Hello everyone
This is my first post and it’s a question regarding the best way to insert pdf’s with tables into qgrant (can be supabase or pinecone as well) so it keep semantics.
I keep having the same issue with the embedings/chunking not recognizing the tables, so it’s not usable for queries.
I tried diferent approaches, downloading pdf file and inserting directly into qdrant, extract from file before inserting, etc…
Can anyone point into the right direction on whats the best approach to this?
All the videos on youtube regarding RAG workflows on n8n do not approach this at a deeper level.
Hi @Paulo_Rodrigues, I’m not an expert on this topic but have you tried pre-processing the pdf files to extract table data into something more readable like csv or excel, or using OCR or other third party tools to read tabular data in PDF and then generating embeddings from the processed data?

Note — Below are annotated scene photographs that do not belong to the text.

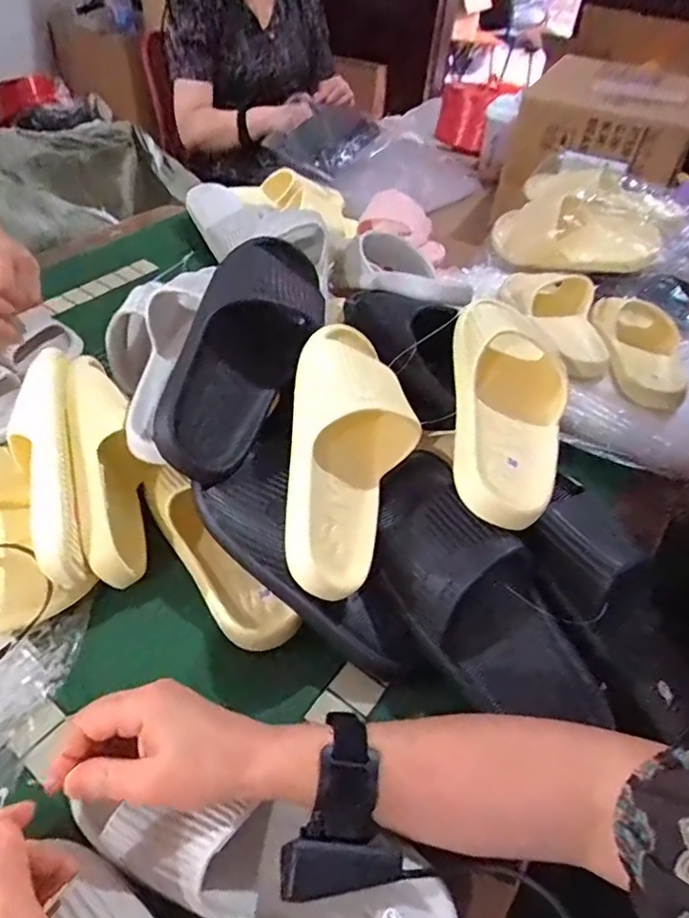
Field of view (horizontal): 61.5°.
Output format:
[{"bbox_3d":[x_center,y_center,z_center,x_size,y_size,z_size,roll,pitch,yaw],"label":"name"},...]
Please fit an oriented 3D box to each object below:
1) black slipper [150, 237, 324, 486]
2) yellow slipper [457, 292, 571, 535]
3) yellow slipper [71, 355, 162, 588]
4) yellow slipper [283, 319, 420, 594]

Also, if you’ve managed to figure this out or have already tried other methods, it would be great if you could share them here
In brief: you should question, whether or not your structured data is appropriate for semantic search - a vector DB is not always the right tool for the right job. But, the article also gives an overview of different ways to use structured data in a semantic search context and illustrates insights with a detailed experiment.
Hello aya. Thank you for your help. I used Llama parse to solve this issue, but still testing. There is no easy solution. My problem is even bigger because I am working with portuguese texts.